Egypt’s President Abdel Fattah al-Sisi has pardoned 560 prisoners, the majority of whom were accused of supporting the outlawed Muslim Brotherhood, two judicial sources said on Friday.
Of those pardoned, 482 were imprisoned on charges related to the Brotherhood, a decades-old Islamist political movement with a mass following, the sources said.
A prominent journalist, Abdel Halim Qandil, who was sentenced in 2017 to three years in prison on charges of insulting the judiciary, was also pardoned.
The pardoned prisoners also included two women who organized demonstrations outside metro stations last year after fare hikes.
The prisoners are expected to be released on Friday. The pardons were announced in the official gazette late on Thursday.

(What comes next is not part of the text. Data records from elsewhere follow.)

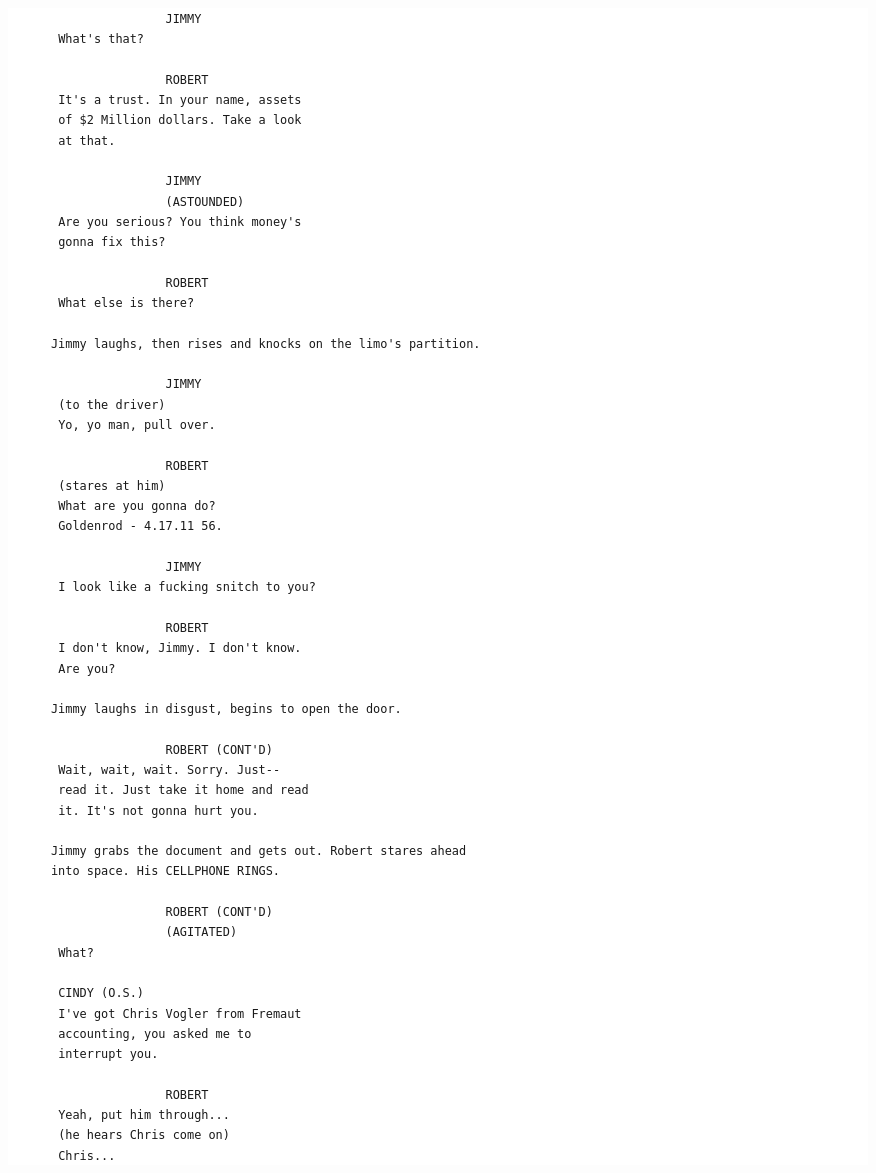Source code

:                           JIMMY
           What's that?
                         
                          ROBERT
           It's a trust. In your name, assets
           of $2 Million dollars. Take a look
           at that.
                         
                          JIMMY
                          (ASTOUNDED)
           Are you serious? You think money's
           gonna fix this?
                         
                          ROBERT
           What else is there?
                         
          Jimmy laughs, then rises and knocks on the limo's partition.
                         
                          JIMMY
           (to the driver)
           Yo, yo man, pull over.
                         
                          ROBERT
           (stares at him)
           What are you gonna do?
           Goldenrod - 4.17.11 56.
                         
                          JIMMY
           I look like a fucking snitch to you?
                         
                          ROBERT
           I don't know, Jimmy. I don't know.
           Are you?
                         
          Jimmy laughs in disgust, begins to open the door.
                         
                          ROBERT (CONT'D)
           Wait, wait, wait. Sorry. Just--
           read it. Just take it home and read
           it. It's not gonna hurt you.
                         
          Jimmy grabs the document and gets out. Robert stares ahead
          into space. His CELLPHONE RINGS.
                         
                          ROBERT (CONT'D)
                          (AGITATED)
           What?
                         
           CINDY (O.S.)
           I've got Chris Vogler from Fremaut
           accounting, you asked me to
           interrupt you.
                         
                          ROBERT
           Yeah, put him through...
           (he hears Chris come on)
           Chris...
                         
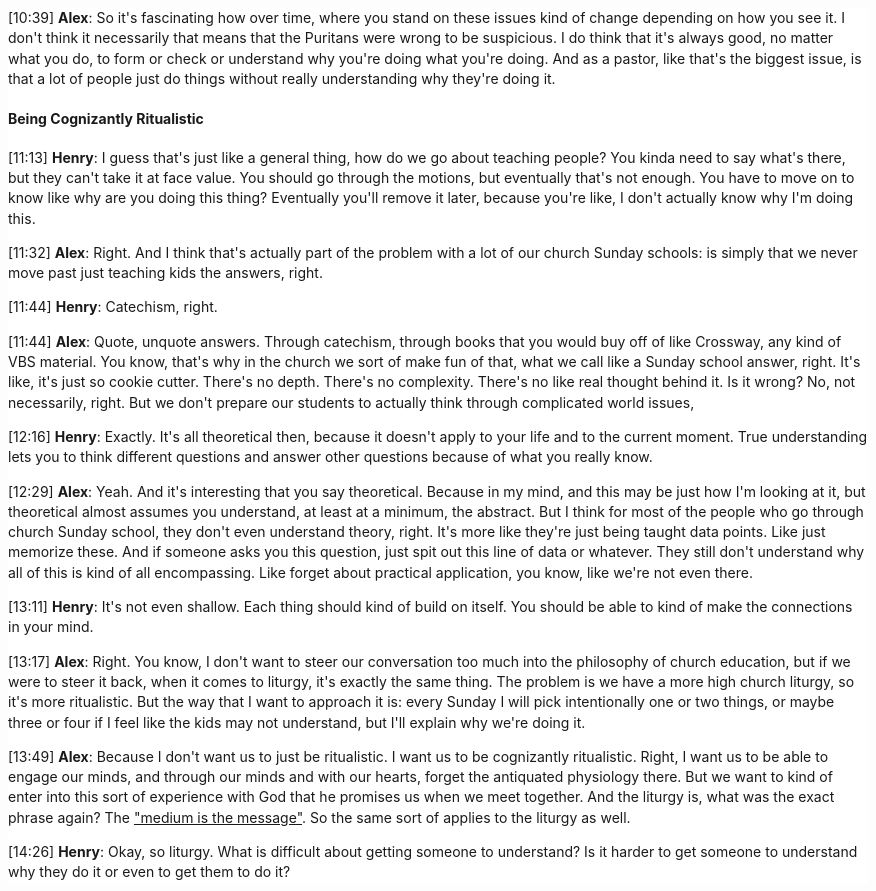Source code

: [10:39] **Alex**: So it's fascinating how over time, where you stand on these issues kind of change depending on how you see it. I don't think it necessarily that means that the Puritans were wrong to be suspicious. I do think that it's always good, no matter what you do, to form or check or understand why you're doing what you're doing. And as a pastor, like that's the biggest issue, is that a lot of people just do things without really understanding why they're doing it.

#### Being Cognizantly Ritualistic

[11:13] **Henry**: I guess that's just like a general thing, how do we go about teaching people? You kinda need to say what's there, but they can't take it at face value. You should go through the motions, but eventually that's not enough. You have to move on to know like why are you doing this thing? Eventually you'll remove it later, because you're like, I don't actually know why I'm doing this.

[11:32] **Alex**: Right. And I think that's actually part of the problem with a lot of our church Sunday schools: is simply that we never move past just teaching kids the answers, right. 

[11:44] **Henry**: Catechism, right.

[11:44] **Alex**: Quote, unquote answers. Through catechism, through books that you would buy off of like Crossway, any kind of VBS material. You know, that's why in the church we sort of make fun of that, what we call like a Sunday school answer, right. It's like, it's just so cookie cutter. There's no depth. There's no complexity. There's no like real thought behind it. Is it wrong? No, not necessarily, right. But we don't prepare our students to actually think through complicated world issues,

[12:16] **Henry**: Exactly. It's all theoretical then, because it doesn't apply to your life and to the current moment. True understanding lets you to think different questions and answer other questions because of what you really know.

[12:29] **Alex**: Yeah. And it's interesting that you say theoretical. Because in my mind, and this may be just how I'm looking at it, but theoretical almost assumes you understand, at least at a minimum, the abstract. But I think for most of the people who go through church Sunday school, they don't even understand theory, right. It's more like they're just being taught data points. Like just memorize these. And if someone asks you this question, just spit out this line of data or whatever. They still don't understand why all of this is kind of all encompassing. Like forget about practical application, you know, like we're not even there.

[13:11] **Henry**: It's not even shallow. Each thing should kind of build on itself. You should be able to kind of make the connections in your mind.

[13:17] **Alex**: Right. You know, I don't want to steer our conversation too much into the philosophy of church education, but if we were to steer it back, when it comes to liturgy, it's exactly the same thing. The problem is we have a more high church liturgy, so it's more ritualistic. But the way that I want to approach it is: every Sunday I will pick intentionally one or two things, or maybe three or four if I feel like the kids may not understand, but I'll explain why we're doing it. 

[13:49] **Alex**: Because I don't want us to just be ritualistic. I want us to be cognizantly ritualistic. Right, I want us to be able to engage our minds, and through our minds and with our hearts, forget the antiquated physiology there. But we want to kind of enter into this sort of experience with God that he promises us when we meet together. And the liturgy is, what was the exact phrase again? The ["medium is the message"](https://en.wikipedia.org/wiki/The_medium_is_the_message). So the same sort of applies  to the liturgy as well.

[14:26] **Henry**: Okay, so liturgy. What is difficult about getting someone to understand? Is it harder to get someone to understand why they do it or even to get them to do it?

The Brotherhood won the first free elections after the 2011 uprising that ended autocrat Hosni Mubarak’s 30-year rule, but was toppled by the army after a year in power.
Since then, the group has been banned and hundreds of its followers have been jailed. The Brotherhood says it is a non-violent movement and denies any relationship to violent insurgencies waged by al Qaeda and Islamic State militants.
Rights activists say Sisi has overseen a relentless crackdown on dissent in Egypt since 2014. At least 60,000 people have been jailed on political grounds, according to a Human Rights Watch estimate.
Sisi has denied holding political prisoners and his backers say the measures were necessary to stabilize Egypt after its 2011 uprising.